===== Passage for review =====

To some degree, the first signs of this turn began to appear in the period surrounding the assassination of PM Yitzhak Rabin (4 November 1995), with the globalisation of Holocaust memory on one hand and the failure of the Oslo Accords on the other. During this period, the presence of Holocaust-related imagery intensified in the Israeli public sphere, especially in the context of the Israeli Palestinian Conflict. 11 In response, Nazi-related iconography established itself within Israeli art (Stiassny, 2018a). Around the same time, with Germany marking the 50th anniversary of the liberation of the Nazi camps, Israeli art received its first ‘green light’ to (re)turn to Europe. The new challenges facing the German nation were met by representatives of the victims, as leading Israeli artists, most with a strong personal connection to pre-1933 Europe, were invited by the newly unified Germany to submit proposals for the design of Holocaust memorial monuments (e.g. Micha Ullman’s A Memorial for the Book Burning (1995) at Berlin’s Bebelplatz; Breitberg-Semel, 1995).

===== Record excerpts =====

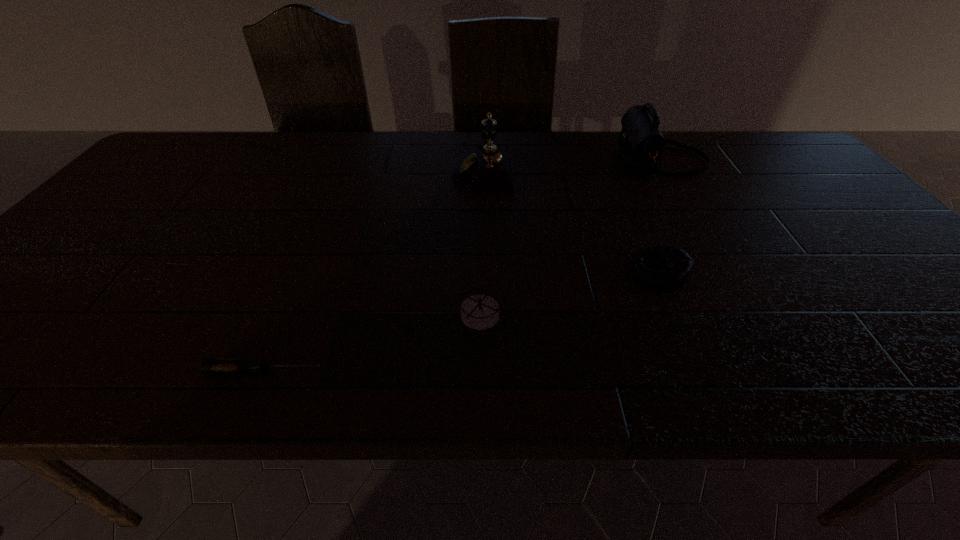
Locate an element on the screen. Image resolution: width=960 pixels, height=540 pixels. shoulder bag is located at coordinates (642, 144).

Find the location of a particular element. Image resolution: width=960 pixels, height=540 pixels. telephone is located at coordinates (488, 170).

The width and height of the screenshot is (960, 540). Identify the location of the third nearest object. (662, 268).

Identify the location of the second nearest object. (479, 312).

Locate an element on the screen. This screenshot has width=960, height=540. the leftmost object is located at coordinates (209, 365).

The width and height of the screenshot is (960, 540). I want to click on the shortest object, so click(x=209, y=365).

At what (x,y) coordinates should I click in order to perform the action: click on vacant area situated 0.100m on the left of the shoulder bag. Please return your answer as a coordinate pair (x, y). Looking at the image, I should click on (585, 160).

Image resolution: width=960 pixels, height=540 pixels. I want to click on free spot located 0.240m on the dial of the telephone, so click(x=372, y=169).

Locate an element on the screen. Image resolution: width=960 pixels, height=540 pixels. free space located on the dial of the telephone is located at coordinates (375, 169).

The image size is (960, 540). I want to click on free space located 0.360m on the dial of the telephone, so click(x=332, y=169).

=====
===== Record excerpts =====

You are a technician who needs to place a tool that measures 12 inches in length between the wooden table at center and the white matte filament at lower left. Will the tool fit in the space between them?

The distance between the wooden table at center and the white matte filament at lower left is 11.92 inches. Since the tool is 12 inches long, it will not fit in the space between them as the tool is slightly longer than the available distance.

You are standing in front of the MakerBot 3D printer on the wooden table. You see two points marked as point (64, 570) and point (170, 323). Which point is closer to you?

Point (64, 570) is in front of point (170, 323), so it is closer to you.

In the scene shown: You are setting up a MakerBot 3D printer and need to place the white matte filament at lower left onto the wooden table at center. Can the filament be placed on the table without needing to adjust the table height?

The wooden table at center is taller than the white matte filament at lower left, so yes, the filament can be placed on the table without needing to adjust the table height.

=====

-- Goal of the exercise --
Pick up the passage on Israeli art and Holocaust memory at the point where it stops, and keep it going. The data has nothing to do with the passage on Israeli art and Holocaust memory.

-- Task answer --
Setting aside the monuments – as a form of public art, they have their own ‘texture of memory’ (Young, 1993) – the first disorganised wave of a physical (re)turn to Europe should be dated to the same period, when Holocaust landscapes started to appear in artworks created primarily by Second-Generation Israeli artists (e.g. Simcha Shirman or Ha’im Maor), although in some exceptional cases this occurred even earlier (e.g. Moshe Gershuni’s Europe (1980)). To some extent, it is possible to argue that the memory of the Diaspora has loomed over Israeli art from the very beginning (Manor, 2015). 12 However, it is only since the 2000s, in the wake of the Second Intifada (2000–2005) and the maturation of ‘third generation’ artists that a growing trend towards representing the ‘landscapes of the Holocaust’ in Israeli art can be clearly identified as a genre based not solely on personal (post)memory, despite being created primarily by artists with a family connection to Europe. 13 Meeting with European landscapes – terrorscapes that play an important part in Israeli identity – the phenomenon of Artscapes began to take form.
Time travel: commemorating the past
After years of Israeli art researching, examining, confronting and challenging Israel’s terrorscape politics within the local context of Israel/Palestine, diasporic landscapes have entered the mainstream of Israeli art in the form of Artscapes. While Artscapes allow multiple entry points to European landscapes that are unique to the individual artist and the medium in which they choose to work (in relation to their family history, their experiences, the story they want to tell), on a more collective level, these traumatic European landscapes function as a meeting point for many leading Israeli artists. By physically being there, and artistically appropriating such there-landscapes, this phenomenon inhabits the spaces of the former Jewish diasporic community in Europe, thereby commemorating the Holocaust and the Jewish loss.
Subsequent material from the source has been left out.